- _Assigned task_
Copy the records again, switching each "completion rates" to "response rates" and leaving everything else unchanged.

- _Data supplied_
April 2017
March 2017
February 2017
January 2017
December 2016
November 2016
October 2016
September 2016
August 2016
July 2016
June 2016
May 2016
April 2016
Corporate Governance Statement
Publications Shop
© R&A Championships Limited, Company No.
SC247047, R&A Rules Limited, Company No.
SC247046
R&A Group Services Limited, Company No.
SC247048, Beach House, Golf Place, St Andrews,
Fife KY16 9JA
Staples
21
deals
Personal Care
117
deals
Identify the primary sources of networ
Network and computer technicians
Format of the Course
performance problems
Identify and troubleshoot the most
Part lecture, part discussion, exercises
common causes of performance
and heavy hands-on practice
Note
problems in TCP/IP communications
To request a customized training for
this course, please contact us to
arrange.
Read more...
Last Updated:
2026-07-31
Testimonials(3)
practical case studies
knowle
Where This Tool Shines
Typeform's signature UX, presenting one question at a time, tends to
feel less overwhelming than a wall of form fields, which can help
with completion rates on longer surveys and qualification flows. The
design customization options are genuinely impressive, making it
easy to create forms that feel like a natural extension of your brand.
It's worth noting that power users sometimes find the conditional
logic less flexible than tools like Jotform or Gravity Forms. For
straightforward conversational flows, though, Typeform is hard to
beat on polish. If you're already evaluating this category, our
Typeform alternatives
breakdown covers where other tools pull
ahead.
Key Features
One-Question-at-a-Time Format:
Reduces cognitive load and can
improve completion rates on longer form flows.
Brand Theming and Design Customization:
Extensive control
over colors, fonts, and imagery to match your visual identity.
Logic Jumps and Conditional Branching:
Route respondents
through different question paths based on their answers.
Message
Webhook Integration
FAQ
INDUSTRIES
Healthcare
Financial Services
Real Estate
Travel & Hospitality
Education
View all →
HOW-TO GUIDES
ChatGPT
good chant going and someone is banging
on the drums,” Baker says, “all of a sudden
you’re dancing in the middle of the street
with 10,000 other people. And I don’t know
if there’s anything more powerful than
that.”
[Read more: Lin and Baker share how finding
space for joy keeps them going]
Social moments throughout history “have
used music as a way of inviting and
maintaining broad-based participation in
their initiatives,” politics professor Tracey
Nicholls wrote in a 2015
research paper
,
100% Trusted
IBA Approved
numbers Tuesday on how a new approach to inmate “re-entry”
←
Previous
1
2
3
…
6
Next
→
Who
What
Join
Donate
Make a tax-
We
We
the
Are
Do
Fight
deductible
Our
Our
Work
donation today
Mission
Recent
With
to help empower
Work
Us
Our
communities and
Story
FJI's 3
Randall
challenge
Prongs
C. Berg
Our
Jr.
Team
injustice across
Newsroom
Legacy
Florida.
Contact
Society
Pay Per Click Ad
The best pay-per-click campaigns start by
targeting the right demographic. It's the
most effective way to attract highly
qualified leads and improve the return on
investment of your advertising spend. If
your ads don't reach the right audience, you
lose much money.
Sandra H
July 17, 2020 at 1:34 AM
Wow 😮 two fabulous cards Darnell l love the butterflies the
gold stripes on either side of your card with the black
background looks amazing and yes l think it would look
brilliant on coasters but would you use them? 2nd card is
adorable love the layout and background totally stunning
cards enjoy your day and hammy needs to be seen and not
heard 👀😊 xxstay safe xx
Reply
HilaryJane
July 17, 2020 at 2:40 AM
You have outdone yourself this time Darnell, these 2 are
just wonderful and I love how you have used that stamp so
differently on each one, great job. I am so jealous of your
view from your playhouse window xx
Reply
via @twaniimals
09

- _Your solution_
April 2017
March 2017
February 2017
January 2017
December 2016
November 2016
October 2016
September 2016
August 2016
July 2016
June 2016
May 2016
April 2016
Corporate Governance Statement
Publications Shop
© R&A Championships Limited, Company No.
SC247047, R&A Rules Limited, Company No.
SC247046
R&A Group Services Limited, Company No.
SC247048, Beach House, Golf Place, St Andrews,
Fife KY16 9JA
Staples
21
deals
Personal Care
117
deals
Identify the primary sources of networ
Network and computer technicians
Format of the Course
performance problems
Identify and troubleshoot the most
Part lecture, part discussion, exercises
common causes of performance
and heavy hands-on practice
Note
problems in TCP/IP communications
To request a customized training for
this course, please contact us to
arrange.
Read more...
Last Updated:
2026-07-31
Testimonials(3)
practical case studies
knowle
Where This Tool Shines
Typeform's signature UX, presenting one question at a time, tends to
feel less overwhelming than a wall of form fields, which can help
with response rates on longer surveys and qualification flows. The
design customization options are genuinely impressive, making it
easy to create forms that feel like a natural extension of your brand.
It's worth noting that power users sometimes find the conditional
logic less flexible than tools like Jotform or Gravity Forms. For
straightforward conversational flows, though, Typeform is hard to
beat on polish. If you're already evaluating this category, our
Typeform alternatives
breakdown covers where other tools pull
ahead.
Key Features
One-Question-at-a-Time Format:
Reduces cognitive load and can
improve response rates on longer form flows.
Brand Theming and Design Customization:
Extensive control
over colors, fonts, and imagery to match your visual identity.
Logic Jumps and Conditional Branching:
Route respondents
through different question paths based on their answers.
Message
Webhook Integration
FAQ
INDUSTRIES
Healthcare
Financial Services
Real Estate
Travel & Hospitality
Education
View all →
HOW-TO GUIDES
ChatGPT
good chant going and someone is banging
on the drums,” Baker says, “all of a sudden
you’re dancing in the middle of the street
with 10,000 other people. And I don’t know
if there’s anything more powerful than
that.”
[Read more: Lin and Baker share how finding
space for joy keeps them going]
Social moments throughout history “have
used music as a way of inviting and
maintaining broad-based participation in
their initiatives,” politics professor Tracey
Nicholls wrote in a 2015
research paper
,
100% Trusted
IBA Approved
numbers Tuesday on how a new approach to inmate “re-entry”
←
Previous
1
2
3
…
6
Next
→
Who
What
Join
Donate
Make a tax-
We
We
the
Are
Do
Fight
deductible
Our
Our
Work
donation today
Mission
Recent
With
to help empower
Work
Us
Our
communities and
Story
FJI's 3
Randall
challenge
Prongs
C. Berg
Our
Jr.
Team
injustice across
Newsroom
Legacy
Florida.
Contact
Society
Pay Per Click Ad
The best pay-per-click campaigns start by
targeting the right demographic. It's the
most effective way to attract highly
qualified leads and improve the return on
investment of your advertising spend. If
your ads don't reach the right audience, you
lose much money.
Sandra H
July 17, 2020 at 1:34 AM
Wow 😮 two fabulous cards Darnell l love the butterflies the
gold stripes on either side of your card with the black
background looks amazing and yes l think it would look
brilliant on coasters but would you use them? 2nd card is
adorable love the layout and background totally stunning
cards enjoy your day and hammy needs to be seen and not
heard 👀😊 xxstay safe xx
Reply
HilaryJane
July 17, 2020 at 2:40 AM
You have outdone yourself this time Darnell, these 2 are
just wonderful and I love how you have used that stamp so
differently on each one, great job. I am so jealous of your
view from your playhouse window xx
Reply
via @twaniimals
09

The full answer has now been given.